BackTweets
- Type: Private
- Industry: Internet Web Analytics
- Founded: March 2009
- Website: backtweets.com

= BackTweets =

Twitter analytics tool

BackTweets is a Twitter (now X) analytics tool which allows users to search through a Tweet archive for links, including shortened URLs that were sent on Twitter.

==History==

BackTweets was developed by BackType and released on Friday March 6, 2009. A short time after its launch, the service received significant media attention, most notably from Twitter and popular social media news site Mashable. In March 2011 BackType raised $1 million in seed funding from investors such as True Ventures, K9 Ventures, Freestyle Capital, Founder Collective and others. This was in addition to the $315,000 in funding it had raised previously from Y Combinator and True Ventures. On July 5, 2011 BackType announced that it had been purchased by Twitter, would be relocating to Twitter's offices and would be discontinuing BackType and its API. A few months after the acquisition the BackTweets service was shut down.

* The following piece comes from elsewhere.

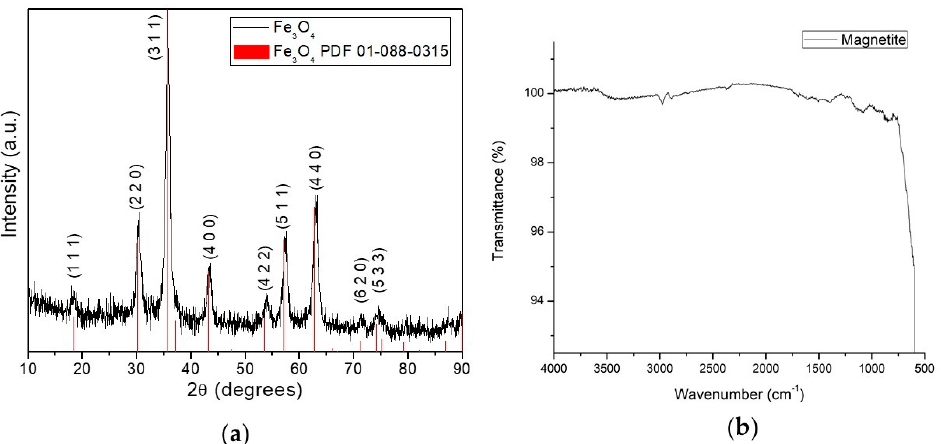
Figure 2. Magnetic nanoparticles (MNPs) synthesis characterization. ( a ) XRD pattern from magnetite nanoparticles exhibits nine di ff raction peaks observed at 2 θ value 18.29, 30.13, 35.61, 43.26, 53.84, 57.32, 63.13, 71.15 and 74.17, which match with the reference PDF 01-088-0315 card. Those peaks are indexed to the (1 1 1), (2 2 0), (3 1 1), (4 0 0), (4 2 2), (5 1 1), (4 4 0), (6 2 0) and (5 3 1) planes respectively; ( b ) FTIR spectra of bare magnetite. Magnetite shows the first band around 600 cm − 1 . It is related to Fe–O stretching in the octahedral site of the crystal structure of magnetite.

On March 6, 2012 the domain BackTweets.com was bought in a public auction by Sorezki Ltd. who re-launched the site as a free service.

==Function==
BackTweets enables individuals, companies and their competitors to gauge the quantity and quality of their Twitter reach by showing the number of times a link was tweeted as well as the actual tweet that was made. From a business perspective, the BackTweets service can help corporations understand how individuals interact with their brand.
The service requires neither a username nor registration to the site. As opposed to Twitter's search capacity, BackTweets tracks all links which were tweeted, regardless of the form they were shared in, which prevents users from getting fragmented information about their Twitter link presence.
In response to a search, tweets are returned in reverse chronological order with the most recent tweets appearing first in the list.